The Hubble Space Telescope has captured a 'light echo' — ripples of light from a supernova (explosion of a star) bouncing off a massive cloud of dust, according to a release from Nasa.
The rare cosmic event, dubbed SN 2014J, was discovered in January 2014 in the nearby starbust galaxy Messier 82, which is located some 11.4 million light years away and is commonly known as the cigar galaxy due to its unique elliptical shape.
SN 2014J has been classified as 'Type Ia supernova', which occurs in a binary star system (two stars orbiting one another) consisting of a burned-out white dwarf and a companion star. This was the closest such explosion in the last four decades.
The expanding shell of light from the event was captured in multiple images taken over the course of the next two years (November 2014 to October 2016), ultimately leading to a compiled video of the whole thing.

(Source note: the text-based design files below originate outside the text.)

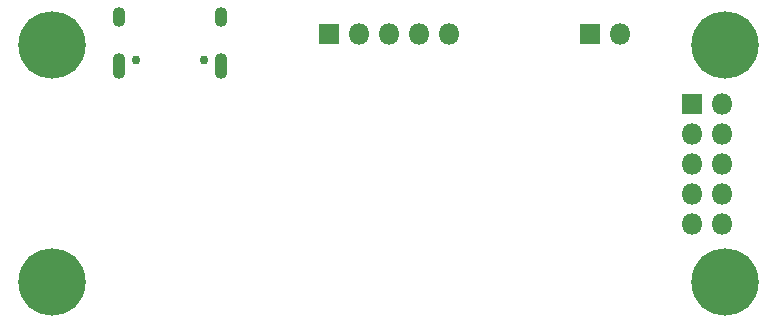
<source format=gbr>
G04 #@! TF.GenerationSoftware,KiCad,Pcbnew,(5.1.6-dirty)*
G04 #@! TF.CreationDate,2021-05-02T11:55:31+02:00*
G04 #@! TF.ProjectId,reva,72657661-2e6b-4696-9361-645f70636258,rev?*
G04 #@! TF.SameCoordinates,Original*
G04 #@! TF.FileFunction,Soldermask,Bot*
G04 #@! TF.FilePolarity,Negative*
%FSLAX46Y46*%
G04 Gerber Fmt 4.6, Leading zero omitted, Abs format (unit mm)*
G04 Created by KiCad (PCBNEW (5.1.6-dirty)) date 2021-05-02 11:55:31*
%MOMM*%
%LPD*%
G01*
G04 APERTURE LIST*
%ADD10O,1.800000X1.800000*%
%ADD11R,1.800000X1.800000*%
%ADD12C,5.700000*%
%ADD13C,0.750000*%
%ADD14O,1.100000X2.200000*%
%ADD15O,1.100000X1.700000*%
G04 APERTURE END LIST*
D10*
G04 #@! TO.C,J3*
X175040000Y-79000000D03*
D11*
X172500000Y-79000000D03*
G04 #@! TD*
D12*
G04 #@! TO.C,H4*
X184000000Y-80000000D03*
G04 #@! TD*
G04 #@! TO.C,H3*
X127000000Y-100000000D03*
G04 #@! TD*
G04 #@! TO.C,H2*
X184000000Y-100000000D03*
G04 #@! TD*
G04 #@! TO.C,H1*
X127000000Y-80000000D03*
G04 #@! TD*
D10*
G04 #@! TO.C,J2*
X160580000Y-79000000D03*
X158040000Y-79000000D03*
X155500000Y-79000000D03*
X152960000Y-79000000D03*
D11*
X150420000Y-79000000D03*
G04 #@! TD*
D10*
G04 #@! TO.C,J1*
X183740000Y-95160000D03*
X181200000Y-95160000D03*
X183740000Y-92620000D03*
X181200000Y-92620000D03*
X183740000Y-90080000D03*
X181200000Y-90080000D03*
X183740000Y-87540000D03*
X181200000Y-87540000D03*
X183740000Y-85000000D03*
D11*
X181200000Y-85000000D03*
G04 #@! TD*
D13*
G04 #@! TO.C,USB1*
X134110000Y-81250000D03*
X139890000Y-81250000D03*
D14*
X141320000Y-81780000D03*
X132680000Y-81780000D03*
D15*
X141320000Y-77600000D03*
X132680000Y-77600000D03*
G04 #@! TD*
M02*

</source>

"Voices reverberating off mountains and the sound of footsteps bouncing off walls are examples of an echo. Echoes happen when sound waves ricochet off surfaces and return to the listener," says Space Telescope Science Institute that released a movie of the phenomenon on its Hubble website.
"Space has its own version of an echo. It's not made with sound but with light, and occurs when light bounces off dust clouds". As the report notes, on this occasion, the massive cloud of dust from which the light is seen bouncing and sweeping into the interstellar space extends 300 to 1,600 light years from the supernova. In all, only 15 light echoes from supernova explosions have been spotted till now.